ABOUT A year ago, the Asociacion de Vecinos de la Montana de Pego (AVMP), Monte Pego’s Official Residents Association noticed that the Monte Pego sewage treatment plant was spilling what appeared to be insufficiently treated sewage.
The spill went directly into the the Barranc de Batlle and floated toward the River Riu Riaxo beyond the CV-700.
There it would potentially contaminate the waterways of the adjacent rice fields and the Marjal nature reserve.
The AVMP believe the spilling to be due to‘the antiquated technology of the plant, its limited capacity considering the increasing number of residents and what appears to be inconsistent maintenance and upgrading’.
In July 2016, the AVMP decided to bring the problem to the attention of Pego Ayuntamiento, submitting an instancia with photo evidence.
The association were informed months later that its request for a thorough investigation had been forwarded to the environmental authority in Valencia and the spill was soon stopped.
The sewage dried up after a few days leaving behind contaminated mud interspersed with used sanitary items.
The sewage spill started again this year around the middle of May and has not stopped since.
The AVMP claim the spill to have been running ‘24 hours a day with varying velocity’.
At the lower end, the association estimate the velocity to be about 4 litres a minute, adding up to nearly 500,000 litres over a period of two months.
The AVMP say, ‘it may be fair to assume that parts of this spilled sewage would have leaked into the table water.
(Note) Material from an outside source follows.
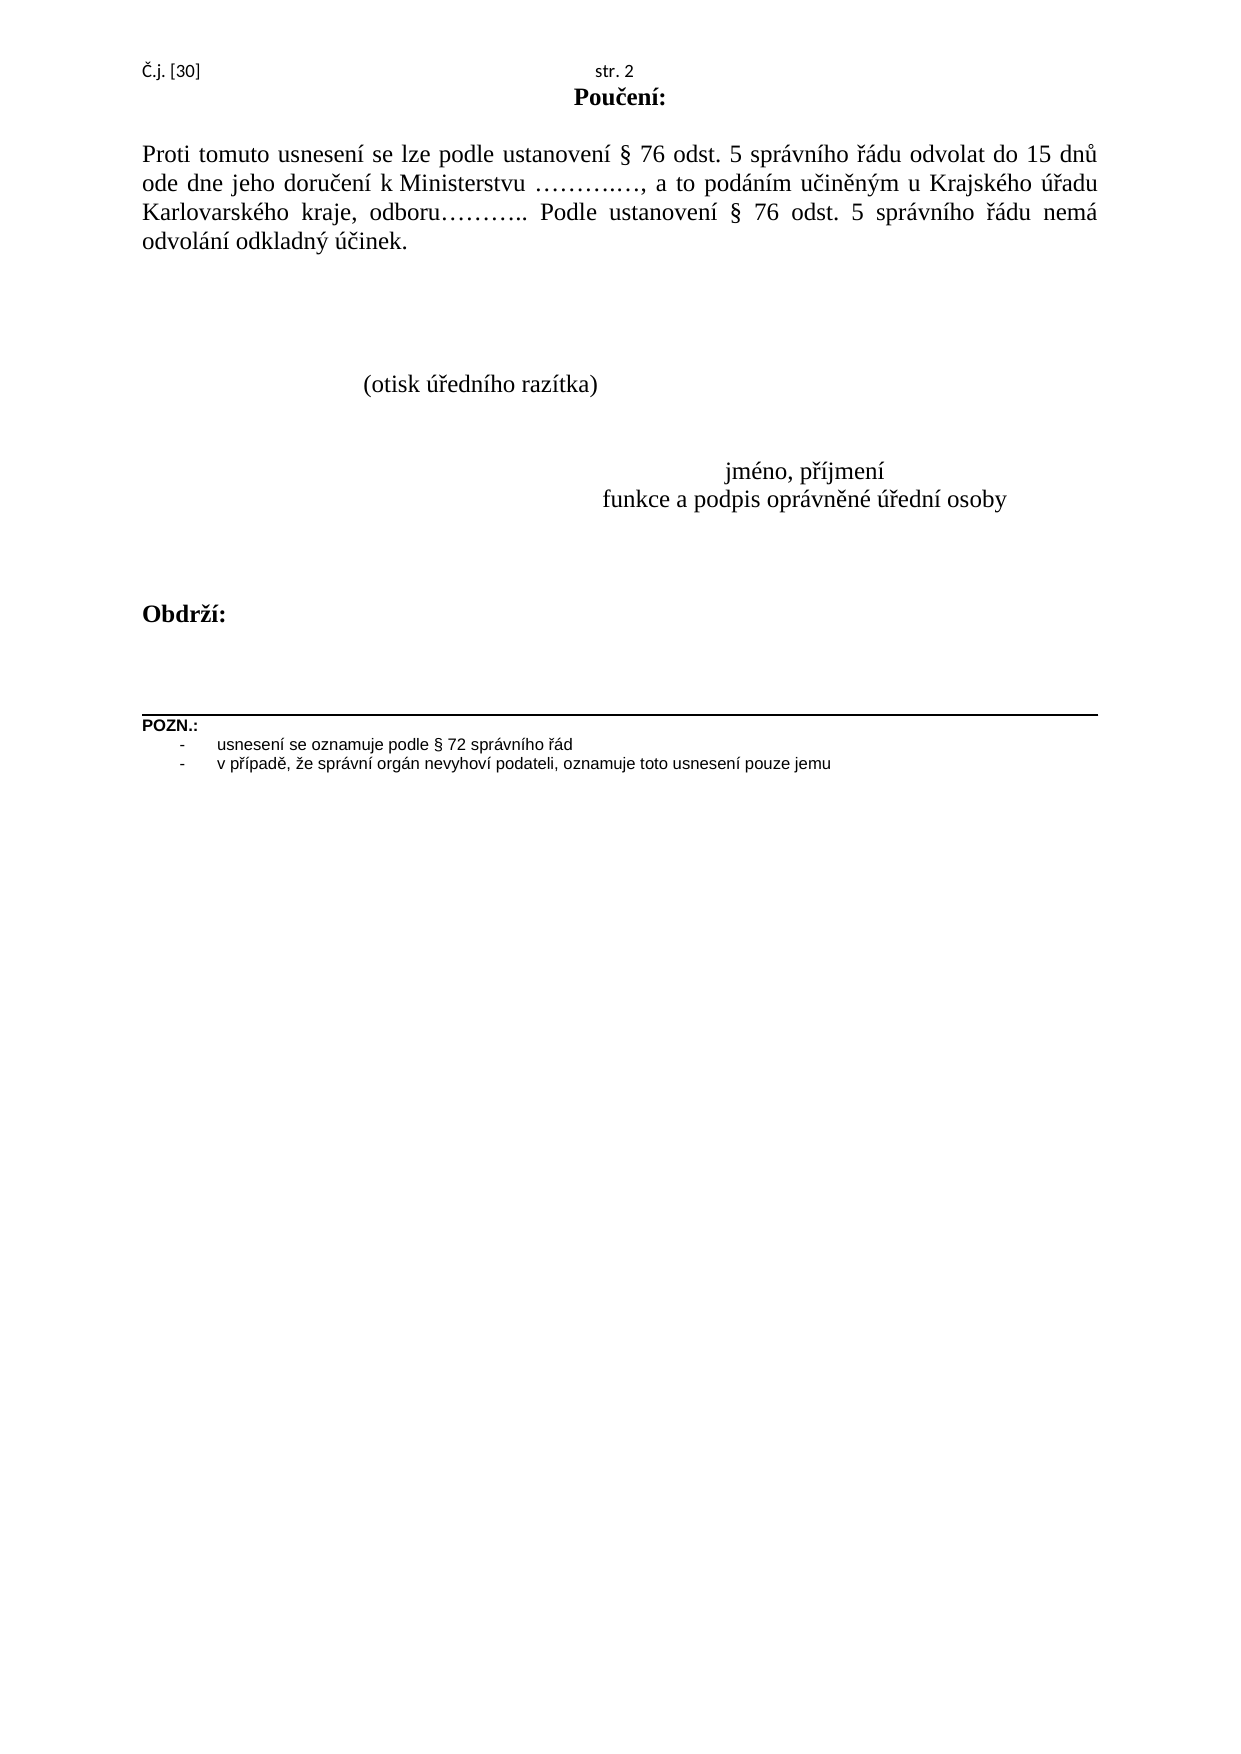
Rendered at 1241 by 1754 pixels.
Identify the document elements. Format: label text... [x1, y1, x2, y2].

It also may well have entered the waterways, which are part of the watering system of the rice fields.’
They continue: ‘As part of our regular contact with municipal representatives of Pego, Rafol, and Denia we learned that the municipalities are fully aware of this problem. They have acknowledged its severity and the necessity forit to be resolved.’
‘At the same time, they state that remedial actions are beyond their responsibility and budgetary resources.’
‘A further aggravating circumstance for the continuation of this problem Pego Ayuntamiento sees is the contentious legal relationship with the developer of Monte Pego, to whom the treatment plant still belongs.’
‘The AVMP is not addressing the sewage spill as a specific problem for Monte Pego residents. At this time, we consider it as an alarming incident with a high potential for contaminating adjacent municipal and agricultural areas. As such, it might, if not stopped immediately, affect the physical and economic well- being of all residents in this area. Additionally, it might have a devastating effect on wildlife, vegetation, and nature in general.’
At a conference on Monday at the Casa de Cultura in Pego, the AVMP vowed it will not stop in its pursuit of resolving the sewage spill, ‘we will continue to bring this problem to the attention of the public at large and its political representatives, hoping that the value of living in a healthy environment prevails.’